Per ciascuna delle affermazioni seguenti, indica se concorda con l'ordinanza riportata sotto: rispondi sì o no e cita tra virgolette le parole del testo che lo stabiliscono.
1. L'ordinanza è stata pubblicata il 04/09/2025.
2. La sentenza impugnata è della Commissione tributaria regionale della Campania.
3. Il ricorso è iscritto al n. 8193/2019 R.G.

Testo dato.
+ + +

Ordinanza di Cassazione Civile Sez. 5 Num. 24486 Anno 2025
Civile Ord. Sez. 5 Num. 24486 Anno 2025
Presidente: COGNOME
Relatore: COGNOME
Data pubblicazione: 04/09/2025
ordinanza
sul ricorso iscritto al n. 8193/2019 R.G. proposto da
RAGIONE_SOCIALE in persona dell’amministratore unico NOME COGNOME rappresentata e difesa da ll’Avv. NOME COGNOME (PEC: EMAIL, come da procura speciale in calce al ricorso per cassazione;
-ricorrente –
Contro
L’Agenzia delle entrate , rappresentata e difesa dall’Avvocatura Generale dello Stato presso i cui uffici è domiciliata in Roma, alla INDIRIZZO
-controricorrente – e nei confronti di
Agenzia delle entrate – Riscossione
-intimata – avverso la sentenza della Commissione tributaria regionale del Lazio n. 6039/11/2018, depositata il 17.09.2018.

+ + +

Voci estratte.
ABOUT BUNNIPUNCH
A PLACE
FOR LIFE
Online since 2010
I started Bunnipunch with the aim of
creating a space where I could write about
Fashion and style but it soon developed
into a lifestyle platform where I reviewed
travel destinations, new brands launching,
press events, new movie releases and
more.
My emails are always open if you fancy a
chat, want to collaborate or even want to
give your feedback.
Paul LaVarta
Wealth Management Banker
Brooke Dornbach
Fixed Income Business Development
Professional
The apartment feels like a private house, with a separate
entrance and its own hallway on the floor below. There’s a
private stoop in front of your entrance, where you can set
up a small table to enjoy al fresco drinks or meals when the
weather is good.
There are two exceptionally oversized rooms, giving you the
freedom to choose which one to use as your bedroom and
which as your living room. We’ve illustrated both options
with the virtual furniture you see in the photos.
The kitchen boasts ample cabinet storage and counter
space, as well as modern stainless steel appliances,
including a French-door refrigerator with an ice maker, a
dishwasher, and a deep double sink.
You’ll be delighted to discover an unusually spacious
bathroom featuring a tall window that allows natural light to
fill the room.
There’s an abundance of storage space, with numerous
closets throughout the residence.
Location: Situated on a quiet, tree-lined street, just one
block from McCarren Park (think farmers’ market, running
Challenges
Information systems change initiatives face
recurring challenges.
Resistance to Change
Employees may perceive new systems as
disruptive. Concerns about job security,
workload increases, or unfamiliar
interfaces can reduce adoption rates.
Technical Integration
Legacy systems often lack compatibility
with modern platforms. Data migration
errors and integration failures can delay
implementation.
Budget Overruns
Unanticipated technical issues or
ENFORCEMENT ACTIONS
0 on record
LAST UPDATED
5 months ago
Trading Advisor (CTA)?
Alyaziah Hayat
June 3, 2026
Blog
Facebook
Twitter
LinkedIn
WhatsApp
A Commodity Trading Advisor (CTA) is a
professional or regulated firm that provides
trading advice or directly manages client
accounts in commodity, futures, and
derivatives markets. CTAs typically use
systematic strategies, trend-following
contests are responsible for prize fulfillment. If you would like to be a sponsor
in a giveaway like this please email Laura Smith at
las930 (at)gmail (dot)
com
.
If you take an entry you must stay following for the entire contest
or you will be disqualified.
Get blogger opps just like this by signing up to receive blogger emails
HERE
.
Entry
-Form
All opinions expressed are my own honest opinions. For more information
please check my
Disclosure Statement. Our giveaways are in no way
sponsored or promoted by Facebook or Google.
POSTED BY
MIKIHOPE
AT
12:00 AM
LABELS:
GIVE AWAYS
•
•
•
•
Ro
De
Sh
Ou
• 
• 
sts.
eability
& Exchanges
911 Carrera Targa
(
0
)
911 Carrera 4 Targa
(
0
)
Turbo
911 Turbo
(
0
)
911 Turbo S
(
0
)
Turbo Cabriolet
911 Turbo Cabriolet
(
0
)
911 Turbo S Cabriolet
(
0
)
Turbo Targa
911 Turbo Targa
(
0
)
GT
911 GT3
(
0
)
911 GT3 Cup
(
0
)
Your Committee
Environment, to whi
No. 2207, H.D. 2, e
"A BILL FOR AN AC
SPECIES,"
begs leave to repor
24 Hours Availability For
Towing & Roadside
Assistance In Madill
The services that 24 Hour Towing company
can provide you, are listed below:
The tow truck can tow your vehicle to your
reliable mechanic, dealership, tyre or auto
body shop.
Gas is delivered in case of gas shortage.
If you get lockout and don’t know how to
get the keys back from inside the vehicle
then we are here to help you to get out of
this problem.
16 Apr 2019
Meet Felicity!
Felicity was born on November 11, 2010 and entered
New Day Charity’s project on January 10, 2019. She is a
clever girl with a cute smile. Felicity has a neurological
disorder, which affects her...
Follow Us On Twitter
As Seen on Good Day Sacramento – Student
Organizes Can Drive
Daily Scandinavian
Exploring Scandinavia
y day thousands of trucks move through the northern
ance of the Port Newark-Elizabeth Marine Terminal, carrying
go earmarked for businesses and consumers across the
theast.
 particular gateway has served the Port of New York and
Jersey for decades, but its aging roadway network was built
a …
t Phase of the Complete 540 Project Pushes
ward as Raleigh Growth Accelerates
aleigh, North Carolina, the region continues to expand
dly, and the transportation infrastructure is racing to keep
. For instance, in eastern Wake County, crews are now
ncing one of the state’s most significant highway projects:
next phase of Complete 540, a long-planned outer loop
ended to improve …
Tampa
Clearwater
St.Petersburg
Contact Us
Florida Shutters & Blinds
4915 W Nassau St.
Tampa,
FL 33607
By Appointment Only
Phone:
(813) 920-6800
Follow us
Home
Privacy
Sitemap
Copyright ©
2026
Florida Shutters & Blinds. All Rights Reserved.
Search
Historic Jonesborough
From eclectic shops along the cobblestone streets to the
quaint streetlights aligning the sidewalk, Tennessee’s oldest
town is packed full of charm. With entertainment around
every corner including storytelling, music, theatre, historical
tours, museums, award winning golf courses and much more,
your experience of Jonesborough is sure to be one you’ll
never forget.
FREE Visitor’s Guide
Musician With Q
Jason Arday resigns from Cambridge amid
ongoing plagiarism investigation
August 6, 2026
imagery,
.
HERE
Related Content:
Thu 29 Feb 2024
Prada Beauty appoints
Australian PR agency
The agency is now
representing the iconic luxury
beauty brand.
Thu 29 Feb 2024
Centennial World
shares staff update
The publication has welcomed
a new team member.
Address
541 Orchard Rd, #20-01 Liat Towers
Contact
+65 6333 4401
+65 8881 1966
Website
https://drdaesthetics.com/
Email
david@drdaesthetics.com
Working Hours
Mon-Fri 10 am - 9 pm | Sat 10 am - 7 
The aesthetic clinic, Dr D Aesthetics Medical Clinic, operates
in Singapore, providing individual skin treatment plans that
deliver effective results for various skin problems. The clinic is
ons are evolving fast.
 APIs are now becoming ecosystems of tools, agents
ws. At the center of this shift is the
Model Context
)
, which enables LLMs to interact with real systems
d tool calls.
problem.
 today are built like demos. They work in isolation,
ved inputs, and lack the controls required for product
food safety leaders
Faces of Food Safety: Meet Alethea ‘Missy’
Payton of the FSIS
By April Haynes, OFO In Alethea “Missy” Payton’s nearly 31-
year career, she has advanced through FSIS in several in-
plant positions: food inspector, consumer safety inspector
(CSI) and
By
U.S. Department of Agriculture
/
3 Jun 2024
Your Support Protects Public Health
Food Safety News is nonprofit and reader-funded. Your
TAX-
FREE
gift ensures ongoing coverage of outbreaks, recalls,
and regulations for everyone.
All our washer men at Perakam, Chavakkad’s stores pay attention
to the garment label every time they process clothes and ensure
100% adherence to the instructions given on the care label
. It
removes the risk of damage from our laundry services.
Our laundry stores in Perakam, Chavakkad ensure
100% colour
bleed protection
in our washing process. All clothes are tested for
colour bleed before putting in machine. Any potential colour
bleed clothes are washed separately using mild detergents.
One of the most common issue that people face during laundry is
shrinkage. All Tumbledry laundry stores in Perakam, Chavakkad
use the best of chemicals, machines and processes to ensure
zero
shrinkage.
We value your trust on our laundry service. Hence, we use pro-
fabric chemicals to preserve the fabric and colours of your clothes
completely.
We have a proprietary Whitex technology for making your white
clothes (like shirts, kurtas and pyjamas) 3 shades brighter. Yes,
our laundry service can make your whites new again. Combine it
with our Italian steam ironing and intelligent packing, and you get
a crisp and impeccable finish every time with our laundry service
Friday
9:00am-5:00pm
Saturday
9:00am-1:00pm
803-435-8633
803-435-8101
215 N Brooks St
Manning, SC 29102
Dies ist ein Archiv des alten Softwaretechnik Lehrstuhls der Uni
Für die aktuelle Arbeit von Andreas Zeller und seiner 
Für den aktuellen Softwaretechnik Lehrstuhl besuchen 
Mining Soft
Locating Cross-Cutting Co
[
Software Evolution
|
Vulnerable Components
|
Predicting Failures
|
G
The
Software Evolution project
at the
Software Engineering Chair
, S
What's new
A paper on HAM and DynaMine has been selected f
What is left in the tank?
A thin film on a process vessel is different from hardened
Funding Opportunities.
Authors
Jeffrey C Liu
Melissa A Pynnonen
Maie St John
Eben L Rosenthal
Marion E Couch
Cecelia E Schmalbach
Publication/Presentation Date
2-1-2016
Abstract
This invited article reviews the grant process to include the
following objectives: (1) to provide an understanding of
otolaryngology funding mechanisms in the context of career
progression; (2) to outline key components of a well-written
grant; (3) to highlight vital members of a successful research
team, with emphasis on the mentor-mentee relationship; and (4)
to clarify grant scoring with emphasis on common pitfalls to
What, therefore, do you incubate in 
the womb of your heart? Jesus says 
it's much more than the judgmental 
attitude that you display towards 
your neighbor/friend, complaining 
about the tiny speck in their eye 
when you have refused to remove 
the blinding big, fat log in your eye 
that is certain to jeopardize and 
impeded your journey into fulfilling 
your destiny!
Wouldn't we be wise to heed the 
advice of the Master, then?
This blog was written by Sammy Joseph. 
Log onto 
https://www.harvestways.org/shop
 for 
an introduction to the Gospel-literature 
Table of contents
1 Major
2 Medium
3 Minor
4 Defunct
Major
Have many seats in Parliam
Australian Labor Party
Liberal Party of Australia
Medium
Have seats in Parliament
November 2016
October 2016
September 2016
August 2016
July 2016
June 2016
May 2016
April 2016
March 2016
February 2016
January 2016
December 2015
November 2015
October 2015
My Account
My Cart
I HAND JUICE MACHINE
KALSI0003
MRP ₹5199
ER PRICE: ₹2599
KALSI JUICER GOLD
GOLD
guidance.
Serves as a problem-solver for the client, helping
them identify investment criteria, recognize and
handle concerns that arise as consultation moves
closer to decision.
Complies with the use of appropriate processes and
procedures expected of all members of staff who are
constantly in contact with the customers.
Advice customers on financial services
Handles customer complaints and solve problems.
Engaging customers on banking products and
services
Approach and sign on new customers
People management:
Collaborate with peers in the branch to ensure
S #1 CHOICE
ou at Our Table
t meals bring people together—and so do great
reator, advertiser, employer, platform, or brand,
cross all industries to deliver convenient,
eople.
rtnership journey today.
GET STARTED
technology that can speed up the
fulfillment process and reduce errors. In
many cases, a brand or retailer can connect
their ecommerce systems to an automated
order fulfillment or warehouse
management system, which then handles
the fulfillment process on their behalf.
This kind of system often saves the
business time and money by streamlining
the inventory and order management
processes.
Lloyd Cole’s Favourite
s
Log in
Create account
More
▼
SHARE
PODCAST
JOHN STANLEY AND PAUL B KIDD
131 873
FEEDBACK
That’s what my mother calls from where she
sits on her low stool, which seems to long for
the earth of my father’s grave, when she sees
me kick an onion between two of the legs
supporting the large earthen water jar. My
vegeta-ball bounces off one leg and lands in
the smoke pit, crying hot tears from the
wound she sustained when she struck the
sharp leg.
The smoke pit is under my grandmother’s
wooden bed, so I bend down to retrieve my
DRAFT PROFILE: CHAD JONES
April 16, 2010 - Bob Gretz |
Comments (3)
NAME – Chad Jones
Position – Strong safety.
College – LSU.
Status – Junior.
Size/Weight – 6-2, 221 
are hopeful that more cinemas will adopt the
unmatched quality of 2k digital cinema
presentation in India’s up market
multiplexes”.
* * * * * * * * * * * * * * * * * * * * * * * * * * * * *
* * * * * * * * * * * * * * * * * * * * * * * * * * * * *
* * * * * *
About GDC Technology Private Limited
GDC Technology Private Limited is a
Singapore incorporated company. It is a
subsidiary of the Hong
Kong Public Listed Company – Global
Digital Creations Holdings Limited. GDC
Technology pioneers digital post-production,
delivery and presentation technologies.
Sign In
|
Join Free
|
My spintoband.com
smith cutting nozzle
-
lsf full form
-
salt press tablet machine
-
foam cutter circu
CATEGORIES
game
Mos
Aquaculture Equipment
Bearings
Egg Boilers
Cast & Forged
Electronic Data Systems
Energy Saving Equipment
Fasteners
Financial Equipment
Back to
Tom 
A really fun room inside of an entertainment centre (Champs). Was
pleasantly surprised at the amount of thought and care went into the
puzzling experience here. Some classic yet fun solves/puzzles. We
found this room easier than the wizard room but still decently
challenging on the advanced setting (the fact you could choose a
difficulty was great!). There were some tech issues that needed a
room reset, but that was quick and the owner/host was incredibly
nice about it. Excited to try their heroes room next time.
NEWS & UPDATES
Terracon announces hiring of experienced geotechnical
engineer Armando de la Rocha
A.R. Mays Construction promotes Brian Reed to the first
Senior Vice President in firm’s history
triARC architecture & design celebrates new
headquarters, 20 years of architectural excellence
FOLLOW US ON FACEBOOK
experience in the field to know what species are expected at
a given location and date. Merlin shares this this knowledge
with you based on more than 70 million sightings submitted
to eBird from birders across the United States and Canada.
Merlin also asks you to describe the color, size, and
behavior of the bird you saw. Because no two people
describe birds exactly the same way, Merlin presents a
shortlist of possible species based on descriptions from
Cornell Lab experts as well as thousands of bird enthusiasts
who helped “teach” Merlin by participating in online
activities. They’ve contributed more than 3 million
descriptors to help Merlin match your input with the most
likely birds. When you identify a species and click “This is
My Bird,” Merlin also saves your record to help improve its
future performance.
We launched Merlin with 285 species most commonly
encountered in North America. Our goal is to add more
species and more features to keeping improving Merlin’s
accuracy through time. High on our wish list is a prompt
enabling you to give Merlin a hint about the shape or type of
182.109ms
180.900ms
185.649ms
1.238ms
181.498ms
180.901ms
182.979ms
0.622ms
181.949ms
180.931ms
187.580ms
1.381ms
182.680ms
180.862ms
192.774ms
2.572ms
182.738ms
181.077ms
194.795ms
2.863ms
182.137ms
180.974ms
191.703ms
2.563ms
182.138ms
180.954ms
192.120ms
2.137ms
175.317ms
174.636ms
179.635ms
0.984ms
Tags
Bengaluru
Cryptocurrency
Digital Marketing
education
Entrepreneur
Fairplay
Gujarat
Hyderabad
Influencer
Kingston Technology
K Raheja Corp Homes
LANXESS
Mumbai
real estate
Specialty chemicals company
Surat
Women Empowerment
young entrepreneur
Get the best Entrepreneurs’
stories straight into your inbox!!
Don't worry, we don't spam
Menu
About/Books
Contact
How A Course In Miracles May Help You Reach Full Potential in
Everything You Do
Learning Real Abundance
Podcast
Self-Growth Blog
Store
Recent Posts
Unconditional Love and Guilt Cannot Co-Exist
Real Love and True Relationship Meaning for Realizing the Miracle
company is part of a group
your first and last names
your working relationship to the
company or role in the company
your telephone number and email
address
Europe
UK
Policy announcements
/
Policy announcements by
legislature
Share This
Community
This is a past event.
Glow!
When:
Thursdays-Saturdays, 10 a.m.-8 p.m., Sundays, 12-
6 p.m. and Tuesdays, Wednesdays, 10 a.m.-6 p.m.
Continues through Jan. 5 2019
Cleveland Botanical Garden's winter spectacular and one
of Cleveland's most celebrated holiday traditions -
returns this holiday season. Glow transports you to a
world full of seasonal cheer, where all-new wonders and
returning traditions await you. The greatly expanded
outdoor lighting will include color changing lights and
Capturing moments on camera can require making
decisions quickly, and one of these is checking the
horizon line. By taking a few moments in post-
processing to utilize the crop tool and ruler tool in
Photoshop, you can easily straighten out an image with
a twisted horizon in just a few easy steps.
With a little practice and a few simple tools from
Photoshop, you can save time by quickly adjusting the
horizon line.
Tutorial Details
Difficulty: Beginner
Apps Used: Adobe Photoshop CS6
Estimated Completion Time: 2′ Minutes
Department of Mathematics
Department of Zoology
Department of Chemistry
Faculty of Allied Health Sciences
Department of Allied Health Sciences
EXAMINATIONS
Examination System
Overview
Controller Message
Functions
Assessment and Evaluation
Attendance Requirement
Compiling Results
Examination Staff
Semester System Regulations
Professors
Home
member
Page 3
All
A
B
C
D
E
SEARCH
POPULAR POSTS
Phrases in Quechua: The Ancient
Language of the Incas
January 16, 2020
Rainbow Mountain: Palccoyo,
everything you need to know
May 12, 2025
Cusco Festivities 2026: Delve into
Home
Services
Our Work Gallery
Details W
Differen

+ + +

Risposta.
1. Sì: «Data pubblicazione: 04/09/2025».
2. No: «avverso la sentenza della Commissione tributaria regionale del Lazio n. 6039/11/2018».
3. Sì: «sul ricorso iscritto al n. 8193/2019 R.G.».